El Parque de los Poetas se ubica entre las carreras 1 y 3 y las calles 12 y 13, en el centro histórico de Cali, contiguo a la Iglesia de La Ermita, el Teatro Jorge Isaacs y el Boulevard del Río. Inaugurado en 1995 por la Sociedad de Mejoras Públicas de Cali, este pequeño parque recuperó un espacio abandonado para convertirlo en un homenaje permanente a la poesía vallecaucana, con esculturas de bronce a cargo del maestro José Antonio Moreno.
El parque cuenta con cinco esculturas monumentales de poetas emblemáticos del Valle: Jorge Isaacs (autor de “María”), Ricardo Nieto, Carlos Villafañe, Octavio Gamboa y Octavio Llanos, realizadas en láminas blancas de bronce que con el tiempo adquirieron un tono verde patinado. Cada figura se presenta en pose reflexiva o inspirada, acompañada de placas con versos, biografías y datos sobre su obra, invitando al visitante a detenerse, leer y conectar con la poesía regional. El diseño incluye bancas para lectura, árboles frutales, arbustos en flor y pequeñas áreas verdes que crean un ambiente sereno en pleno centro urbano.

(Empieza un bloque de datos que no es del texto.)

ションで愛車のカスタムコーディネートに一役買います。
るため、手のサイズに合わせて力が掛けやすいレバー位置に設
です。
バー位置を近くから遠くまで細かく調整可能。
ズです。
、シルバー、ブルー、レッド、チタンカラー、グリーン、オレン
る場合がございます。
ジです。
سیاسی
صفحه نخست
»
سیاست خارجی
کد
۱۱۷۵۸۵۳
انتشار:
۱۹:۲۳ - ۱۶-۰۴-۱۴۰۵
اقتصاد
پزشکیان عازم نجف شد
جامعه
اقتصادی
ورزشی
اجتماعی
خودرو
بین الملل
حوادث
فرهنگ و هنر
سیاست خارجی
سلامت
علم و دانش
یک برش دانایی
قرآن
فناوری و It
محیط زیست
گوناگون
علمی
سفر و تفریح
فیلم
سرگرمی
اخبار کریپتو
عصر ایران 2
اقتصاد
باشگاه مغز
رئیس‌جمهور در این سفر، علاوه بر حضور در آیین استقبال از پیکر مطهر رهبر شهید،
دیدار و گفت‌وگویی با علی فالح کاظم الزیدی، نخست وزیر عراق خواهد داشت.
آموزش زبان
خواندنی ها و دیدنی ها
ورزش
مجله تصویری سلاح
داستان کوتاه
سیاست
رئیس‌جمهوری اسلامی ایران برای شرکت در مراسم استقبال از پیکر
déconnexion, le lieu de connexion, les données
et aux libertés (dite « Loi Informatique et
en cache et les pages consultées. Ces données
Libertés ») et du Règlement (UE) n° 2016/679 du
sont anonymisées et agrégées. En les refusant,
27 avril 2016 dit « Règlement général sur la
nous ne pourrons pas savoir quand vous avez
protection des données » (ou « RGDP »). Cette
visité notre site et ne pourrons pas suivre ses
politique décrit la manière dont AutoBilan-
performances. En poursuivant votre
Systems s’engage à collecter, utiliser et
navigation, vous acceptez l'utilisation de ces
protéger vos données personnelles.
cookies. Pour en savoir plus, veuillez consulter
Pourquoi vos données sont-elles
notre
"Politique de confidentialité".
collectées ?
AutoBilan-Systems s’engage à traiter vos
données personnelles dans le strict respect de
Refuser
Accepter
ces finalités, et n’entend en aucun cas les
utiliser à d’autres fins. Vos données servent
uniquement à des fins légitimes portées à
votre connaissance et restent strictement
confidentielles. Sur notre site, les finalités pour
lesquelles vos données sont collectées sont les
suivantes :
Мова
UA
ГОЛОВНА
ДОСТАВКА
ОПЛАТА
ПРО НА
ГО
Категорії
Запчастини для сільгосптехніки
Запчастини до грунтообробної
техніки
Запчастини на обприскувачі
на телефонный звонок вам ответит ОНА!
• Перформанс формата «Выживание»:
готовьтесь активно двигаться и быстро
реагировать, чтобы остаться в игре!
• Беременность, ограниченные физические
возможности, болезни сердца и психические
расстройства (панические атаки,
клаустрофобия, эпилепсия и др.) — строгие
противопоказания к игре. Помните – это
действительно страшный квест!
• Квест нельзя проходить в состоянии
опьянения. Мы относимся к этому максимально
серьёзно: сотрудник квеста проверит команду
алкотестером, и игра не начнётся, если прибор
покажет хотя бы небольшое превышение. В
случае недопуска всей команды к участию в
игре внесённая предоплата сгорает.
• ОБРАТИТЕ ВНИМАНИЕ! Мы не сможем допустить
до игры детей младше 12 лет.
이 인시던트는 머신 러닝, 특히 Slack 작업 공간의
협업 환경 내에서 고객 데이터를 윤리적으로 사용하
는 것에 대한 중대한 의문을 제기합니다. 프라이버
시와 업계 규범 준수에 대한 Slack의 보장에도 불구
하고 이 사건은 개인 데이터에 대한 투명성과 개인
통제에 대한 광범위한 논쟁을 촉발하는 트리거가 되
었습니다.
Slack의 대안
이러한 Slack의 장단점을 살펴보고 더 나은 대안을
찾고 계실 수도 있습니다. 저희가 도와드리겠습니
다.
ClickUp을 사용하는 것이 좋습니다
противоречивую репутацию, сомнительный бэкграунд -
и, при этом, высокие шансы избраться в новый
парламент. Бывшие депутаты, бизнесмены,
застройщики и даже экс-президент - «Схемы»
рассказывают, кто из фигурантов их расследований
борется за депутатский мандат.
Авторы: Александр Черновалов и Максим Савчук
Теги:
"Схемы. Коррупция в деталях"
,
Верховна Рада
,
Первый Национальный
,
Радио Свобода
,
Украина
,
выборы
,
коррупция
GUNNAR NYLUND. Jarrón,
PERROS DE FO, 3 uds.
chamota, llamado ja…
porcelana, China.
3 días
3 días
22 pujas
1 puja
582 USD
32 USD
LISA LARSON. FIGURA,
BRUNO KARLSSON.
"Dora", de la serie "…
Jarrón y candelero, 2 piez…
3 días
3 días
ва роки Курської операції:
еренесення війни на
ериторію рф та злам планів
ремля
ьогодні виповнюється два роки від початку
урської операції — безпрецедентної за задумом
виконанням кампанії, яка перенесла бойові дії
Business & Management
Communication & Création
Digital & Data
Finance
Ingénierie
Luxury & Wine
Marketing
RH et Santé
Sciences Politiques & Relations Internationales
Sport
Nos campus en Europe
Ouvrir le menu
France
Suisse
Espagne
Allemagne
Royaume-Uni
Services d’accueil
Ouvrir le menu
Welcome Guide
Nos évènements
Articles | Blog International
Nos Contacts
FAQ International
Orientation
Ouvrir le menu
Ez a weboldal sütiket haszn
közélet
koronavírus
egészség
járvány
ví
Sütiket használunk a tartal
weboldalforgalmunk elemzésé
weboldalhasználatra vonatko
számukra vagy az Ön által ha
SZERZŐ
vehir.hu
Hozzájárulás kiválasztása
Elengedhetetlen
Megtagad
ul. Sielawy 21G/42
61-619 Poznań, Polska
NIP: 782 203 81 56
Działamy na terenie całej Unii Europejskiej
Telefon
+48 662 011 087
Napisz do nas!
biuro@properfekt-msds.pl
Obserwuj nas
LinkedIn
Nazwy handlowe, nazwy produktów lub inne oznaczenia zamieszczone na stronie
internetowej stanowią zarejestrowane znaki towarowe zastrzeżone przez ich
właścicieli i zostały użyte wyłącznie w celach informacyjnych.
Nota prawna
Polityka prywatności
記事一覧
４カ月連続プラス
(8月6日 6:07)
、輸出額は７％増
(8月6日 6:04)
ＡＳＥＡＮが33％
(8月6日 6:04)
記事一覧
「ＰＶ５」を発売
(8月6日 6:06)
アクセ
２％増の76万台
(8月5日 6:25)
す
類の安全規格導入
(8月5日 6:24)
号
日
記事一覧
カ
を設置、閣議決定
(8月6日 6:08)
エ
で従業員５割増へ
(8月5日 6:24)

Su ubicación lo integra a un circuito cultural clave de Cali: a pasos de la Iglesia de La Ermita (ícono azul del centro histórico), el Teatro Jorge Isaacs (homenaje al novelista vallecaucano) y el Boulevard del Río con sus “gatas del río” (esculturas felinas de Fernando Botero). Esto lo convierte en un punto de parada ideal para quienes recorren el centro histórico a pie, combinando arquitectura, literatura y paisajismo urbano.
El parque es escenario habitual de recitales de poesía, festivales literarios, conversatorios y actividades culturales organizadas por la Secretaría de Cultura de Cali, especialmente durante el Festival Internacional de Poesía de Cali y el Mes del Libro. También se realizan presentaciones de poetas nacionales e internacionales, lecturas al aire libre y eventos educativos para escuelas, consolidándose como un “cielo abierto para las voces” en la capital vallecaucana.
Acceso libre y gratuito las 24 horas, el parque ofrece bancas para descanso, áreas sombreadas y proximidad a servicios como cafés, heladerías y restaurantes del centro, además de baños públicos cercanos en la Iglesia de La Ermita. Es un espacio seguro durante el día y bien iluminado por la noche, frecuentado por estudiantes, jubilados, familias y turistas que buscan un respiro cultural en medio del bullicio caleño.